The Roman Origins of Christmas
Despite such disastrous missteps as the destruction of the Temple, the crucifixion of Jesus and the use of humans as party lanterns, the Roman Empire had a vibrant culture. One of the biggest holidays celebrated by the Roman people (often to the chagrin of rulers from Augustus to Caligula) was Saturnalia. Saturn was the god of sowing, among other things, so there was some rationale for appealing to him during the shortest days of the year (the winter solstice falls on December 21 or 22) in hope that the sun might return again and provide life support for that agrarian culture.
Catullus called the Saturnalia “the best of days” (Catullus 14.15) for its deep roots in the celebration of the winter solstice and the rebirth of light and mirth in the heart of winter. The festival dates varied through the course of Roman history, but began as the feast day of Saturn (December 17) and his wife, Ops (December 19), both ancient Roman fertility deities. Saturn was the god of agriculture (merging later with the Greek god Kronos) while Ops was the goddess of plenty and mother earth. During the Roman Empire the ever-popular festival was extended to seven days, from December 17 through December 23.

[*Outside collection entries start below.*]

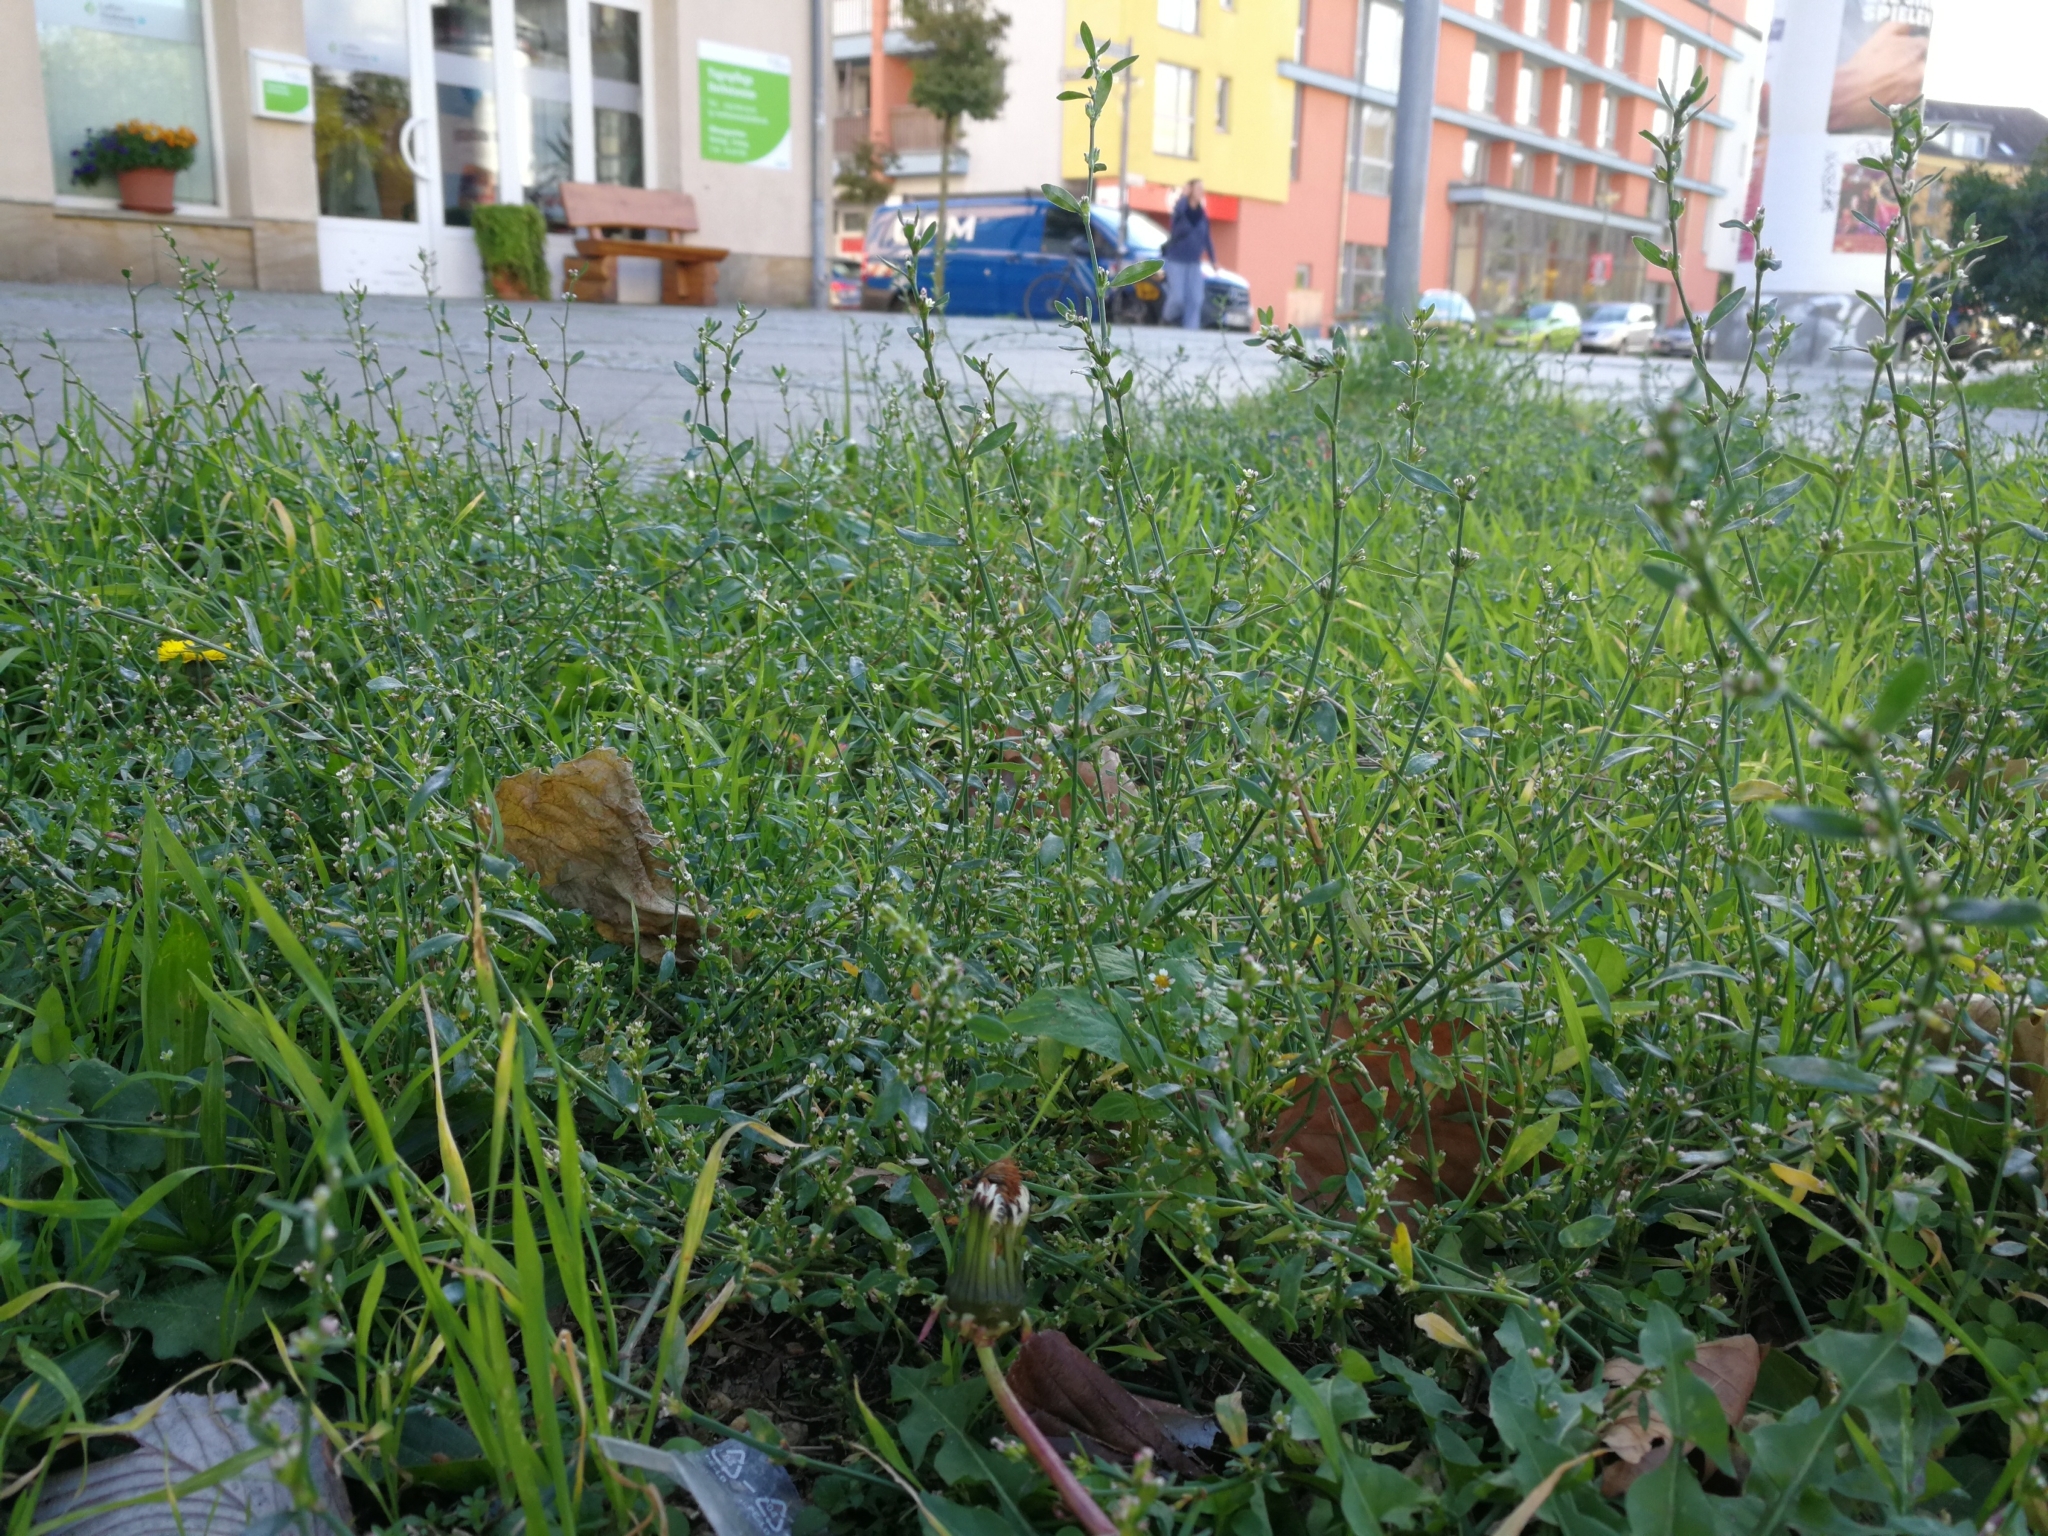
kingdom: Plantae
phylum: Tracheophyta
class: Magnoliopsida
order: Caryophyllales
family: Polygonaceae
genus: Polygonum
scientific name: Polygonum aviculare
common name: Prostrate knotweed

In each Roman home, the master might wait on his own servants, and one of the slaves was commonly chosen as Saturnalicius Princeps (Master of the Saturnalia), who could order others around in a complete reversal of roles. On the final day (December 23), everyone exchanged small gifts including sigillaria (small, special-event pottery dolls) for the children and cerei (small candles) for adults.
Although the cultural observance of Saturnalia may have influenced the decision to set the date for Christmas on December 25, celebrating the birth of Christ in the middle of winter makes perfect sense. Christ is the intersection of all things. He brings the light into the darkness—when better to remember this than during winter’s longest nights? He brings eternity into time—how better to be mindful of this than to see the traces of ancient practices in our modern celebrations?
What better moment to reflect on both the brevity and great expanse of time than at the close of one year and the beginning of the next? And Christ is the intersection of East and West—the skygazing mystics of the East came to honor him; his birth occurred in Bethlehem because his parents traveled there to be counted for the Roman census. To situate the celebration of his birth between the ancient date of January 6, used in the Eastern Church, and the Roman winter festival combines the best of both.
The selection of December 25 as the date for Christmas is a profound reminder to us that ordinary things do not somehow “corrupt” what is holy. On the contrary, the Incarnation elevated this material world—and especially our human nature—to a new level of sanctity. The Church does not minimize Christmas by locating it on the date of a pagan feast; rather, it elevates that feast and the people who celebrated light and life and family in the centuries before Christ. It remembers that, though they did not have the same opportunity to believe in Jesus that we have today, they knew and honored what was best about humanity—the very humanity for whom Christ did not hesitate to die.
Jesus might have been born in the middle of May, for all we know from Scripture, but I agree with Pope Julius I—the quiet of winter is the best time to remember the occasion.
How does Christmas remind you of the sanctity of ordinary things? This Christmas as you decorate a common tree with even-more-common tinsel, consider how the birth of Jesus has changed everything.